I have a dataframe df:
{'city': {0: 'Adak', 1: 'Akiachak', 2: 'Akiak', 3: 'Akutan', 4: 'Alakanuk'},
'latitudedegrees': {0: '51.87957',
1: '60.88981',
2: '60.911865',
3: '54.098693',
4: '62.683391'},
'latituderadians': {0: 0.9054693110188746,
1: 1.0627276654137685,
2: 1.0631125977802958,
3: 0.9442003138756087,
4: 1.094031559264981},
'longitudedegrees': {0: '-176.63675',
1: '-161.42393',
2: '-161.22577',
3: '-165.88176',
4: '-164.65455'},
'longituderadians': {0: -3.082892867522094,
1: -2.8173790700088506,
2: -2.8139205255630984,
3: -2.8951828810030293,
4: -2.8737640258896295},
'ncity': {0: 'Dallas', 1: 'Dallas', 2: 'Dallas', 3: 'Dallas', 4: 'Dallas'},
'nlatituderadians': {0: 0.5722195078367402,
1: 0.5722195078367402,
2: 0.5722195078367402,
3: 0.5722195078367402,
4: 0.5722195078367402},
'nlongituderadians': {0: -1.6891776914122487,
1: -1.6891776914122487,
2: -1.6891776914122487,
3: -1.6891776914122487,
4: -1.6891776914122487},
'nstate': {0: 'TX', 1: 'TX', 2: 'TX', 3: 'TX', 4: 'TX'},
'state': {0: 'AK', 1: 'AK', 2: 'AK', 3: 'AK', 4: 'AK'},
'zip': {0: '99546', 1: '99551', 2: '99552', 3: '99553', 4: '99554'}}
it's a cartesian product of a list of 'ncity', and is several millions rows. The original file is here:
https://public.opendatasoft.com/explore/dataset/us-zip-code-latitude-and-longitude/export/
df already has radians, but they are being brought in as strings, and therefore do not run in here:
def distanceBetweenCityInMiles(lat1, long1, lat2, long2): # assumes latitudes and longitudes are in radians
d = np.arccos(np.sin(lat1)*np.sin(lat2)+np.cos(lat1)*np.cos(lat2)*np.cos(long1-long2))

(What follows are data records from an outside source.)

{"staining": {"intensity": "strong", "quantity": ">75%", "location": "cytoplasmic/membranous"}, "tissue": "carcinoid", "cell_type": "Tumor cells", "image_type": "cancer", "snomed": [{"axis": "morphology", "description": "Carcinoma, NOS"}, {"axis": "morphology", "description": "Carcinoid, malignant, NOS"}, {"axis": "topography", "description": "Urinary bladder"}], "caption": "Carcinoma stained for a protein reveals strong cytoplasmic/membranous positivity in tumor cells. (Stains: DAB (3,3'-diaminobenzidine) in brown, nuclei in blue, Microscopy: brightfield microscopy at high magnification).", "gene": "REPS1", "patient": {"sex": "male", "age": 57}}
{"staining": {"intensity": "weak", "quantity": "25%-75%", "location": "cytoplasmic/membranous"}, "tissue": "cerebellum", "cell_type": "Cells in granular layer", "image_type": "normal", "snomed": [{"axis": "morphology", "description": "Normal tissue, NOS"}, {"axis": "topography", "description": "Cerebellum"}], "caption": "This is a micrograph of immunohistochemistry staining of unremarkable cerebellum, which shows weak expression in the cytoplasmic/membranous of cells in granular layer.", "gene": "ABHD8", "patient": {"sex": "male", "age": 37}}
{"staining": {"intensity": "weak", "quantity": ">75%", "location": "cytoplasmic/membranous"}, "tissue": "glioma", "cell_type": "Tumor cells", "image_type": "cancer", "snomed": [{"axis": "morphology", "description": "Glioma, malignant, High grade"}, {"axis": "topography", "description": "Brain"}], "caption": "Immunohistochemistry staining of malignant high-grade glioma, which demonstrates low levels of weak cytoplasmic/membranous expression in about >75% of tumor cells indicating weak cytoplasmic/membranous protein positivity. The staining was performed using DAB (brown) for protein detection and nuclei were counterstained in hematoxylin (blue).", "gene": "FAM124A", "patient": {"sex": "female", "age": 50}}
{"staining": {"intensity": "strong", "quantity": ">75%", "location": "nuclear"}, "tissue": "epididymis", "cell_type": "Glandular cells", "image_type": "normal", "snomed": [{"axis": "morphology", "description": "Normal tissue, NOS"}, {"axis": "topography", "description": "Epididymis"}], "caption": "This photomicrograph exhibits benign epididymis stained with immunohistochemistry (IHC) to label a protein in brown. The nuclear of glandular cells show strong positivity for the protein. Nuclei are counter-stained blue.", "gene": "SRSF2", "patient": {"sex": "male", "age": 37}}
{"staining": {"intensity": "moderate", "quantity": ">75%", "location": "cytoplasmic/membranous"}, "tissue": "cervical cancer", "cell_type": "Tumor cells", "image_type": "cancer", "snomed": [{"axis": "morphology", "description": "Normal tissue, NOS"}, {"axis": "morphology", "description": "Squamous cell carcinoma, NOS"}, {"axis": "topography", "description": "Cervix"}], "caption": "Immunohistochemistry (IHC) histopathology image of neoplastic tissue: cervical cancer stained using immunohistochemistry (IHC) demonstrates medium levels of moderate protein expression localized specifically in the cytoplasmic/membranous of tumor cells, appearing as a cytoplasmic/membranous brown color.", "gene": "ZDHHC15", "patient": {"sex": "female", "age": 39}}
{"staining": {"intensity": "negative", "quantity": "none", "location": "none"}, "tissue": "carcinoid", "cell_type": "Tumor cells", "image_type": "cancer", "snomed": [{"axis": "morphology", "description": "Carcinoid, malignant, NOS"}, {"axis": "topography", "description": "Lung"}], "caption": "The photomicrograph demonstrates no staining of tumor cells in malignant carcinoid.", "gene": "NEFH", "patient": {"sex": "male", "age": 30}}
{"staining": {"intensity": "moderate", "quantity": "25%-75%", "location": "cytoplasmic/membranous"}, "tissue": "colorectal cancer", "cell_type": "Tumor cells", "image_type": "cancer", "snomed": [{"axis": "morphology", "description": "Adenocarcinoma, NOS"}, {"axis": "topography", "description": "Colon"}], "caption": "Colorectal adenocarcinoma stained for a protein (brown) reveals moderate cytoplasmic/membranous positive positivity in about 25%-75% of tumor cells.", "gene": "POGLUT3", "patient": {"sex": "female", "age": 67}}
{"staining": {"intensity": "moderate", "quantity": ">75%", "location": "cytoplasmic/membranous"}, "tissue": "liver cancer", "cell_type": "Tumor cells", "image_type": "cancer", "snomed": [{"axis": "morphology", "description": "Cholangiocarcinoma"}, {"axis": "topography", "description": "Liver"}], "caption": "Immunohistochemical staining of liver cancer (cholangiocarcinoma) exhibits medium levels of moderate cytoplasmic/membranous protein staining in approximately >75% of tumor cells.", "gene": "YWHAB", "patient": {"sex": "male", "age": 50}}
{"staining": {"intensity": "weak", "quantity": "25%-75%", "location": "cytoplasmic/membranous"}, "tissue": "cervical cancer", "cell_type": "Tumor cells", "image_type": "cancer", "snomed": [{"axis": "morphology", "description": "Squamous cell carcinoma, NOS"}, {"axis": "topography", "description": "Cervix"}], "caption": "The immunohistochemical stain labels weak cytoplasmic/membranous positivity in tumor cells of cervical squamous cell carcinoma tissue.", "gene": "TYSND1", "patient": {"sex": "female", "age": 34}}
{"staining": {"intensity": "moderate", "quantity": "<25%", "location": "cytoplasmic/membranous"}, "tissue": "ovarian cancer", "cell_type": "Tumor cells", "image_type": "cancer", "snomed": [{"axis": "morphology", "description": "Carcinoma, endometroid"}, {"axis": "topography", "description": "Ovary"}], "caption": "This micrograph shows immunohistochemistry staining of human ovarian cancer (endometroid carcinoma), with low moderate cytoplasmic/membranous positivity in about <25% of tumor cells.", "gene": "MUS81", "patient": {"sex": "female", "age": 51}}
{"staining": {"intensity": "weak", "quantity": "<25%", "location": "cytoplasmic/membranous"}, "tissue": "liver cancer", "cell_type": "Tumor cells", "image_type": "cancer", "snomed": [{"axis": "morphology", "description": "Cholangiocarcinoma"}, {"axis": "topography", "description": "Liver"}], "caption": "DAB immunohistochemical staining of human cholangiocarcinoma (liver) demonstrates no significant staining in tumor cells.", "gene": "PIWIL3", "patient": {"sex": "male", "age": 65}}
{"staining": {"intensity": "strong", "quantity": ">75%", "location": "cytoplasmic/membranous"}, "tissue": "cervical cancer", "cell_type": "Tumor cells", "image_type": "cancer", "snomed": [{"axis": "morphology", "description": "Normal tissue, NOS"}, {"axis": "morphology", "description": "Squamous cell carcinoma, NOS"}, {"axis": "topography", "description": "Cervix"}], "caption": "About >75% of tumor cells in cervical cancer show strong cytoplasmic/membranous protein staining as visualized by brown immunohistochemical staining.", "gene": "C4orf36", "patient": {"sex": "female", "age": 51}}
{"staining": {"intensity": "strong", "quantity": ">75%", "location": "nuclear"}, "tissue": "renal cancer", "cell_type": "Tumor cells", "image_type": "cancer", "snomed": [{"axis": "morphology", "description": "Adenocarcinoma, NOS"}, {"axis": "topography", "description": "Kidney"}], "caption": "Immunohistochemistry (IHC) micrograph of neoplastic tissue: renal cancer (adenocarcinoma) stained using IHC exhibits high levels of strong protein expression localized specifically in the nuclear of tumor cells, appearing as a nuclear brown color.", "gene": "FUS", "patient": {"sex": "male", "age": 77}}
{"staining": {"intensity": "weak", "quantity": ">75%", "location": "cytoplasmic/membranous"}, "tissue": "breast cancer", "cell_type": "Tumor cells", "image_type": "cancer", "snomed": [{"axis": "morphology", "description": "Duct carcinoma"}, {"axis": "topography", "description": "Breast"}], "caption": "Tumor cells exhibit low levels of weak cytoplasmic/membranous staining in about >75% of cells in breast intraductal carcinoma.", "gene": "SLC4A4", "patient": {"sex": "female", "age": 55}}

distance_km = 6371 * d # distance_km ≈ radius_km * distance_radians ≈ 6371 * d, where 6371 km is the average radius of the earth
distance_mi = distance_km * 0.621371
return distance_mi
I've tried converting to float:
df[['nlatituderadians','nlongituderadians','latituderadians','longituderadians']]=df[['nlatituderadians','nlongituderadians','latituderadians','longituderadians']].astype(float)
But still get this error:
df['ncitydistance']= distanceBetweenCityInMiles('nlatituderadians', 'nlongituderadians', 'latituderadians', 'longituderadians')
TypeError: ufunc 'sin' not supported for the input types, and the inputs could not be safely coerced to any supported types according to the casting rule ''safe''
As you can see I have all the data in one row, and need to calculate the distance between the nlat/nlong and lat/long values.
How can I convert this string to radians to run the data through the distance function? I am assuming that is the reason this will not work. The end result should be another column that gives the distance between the cities.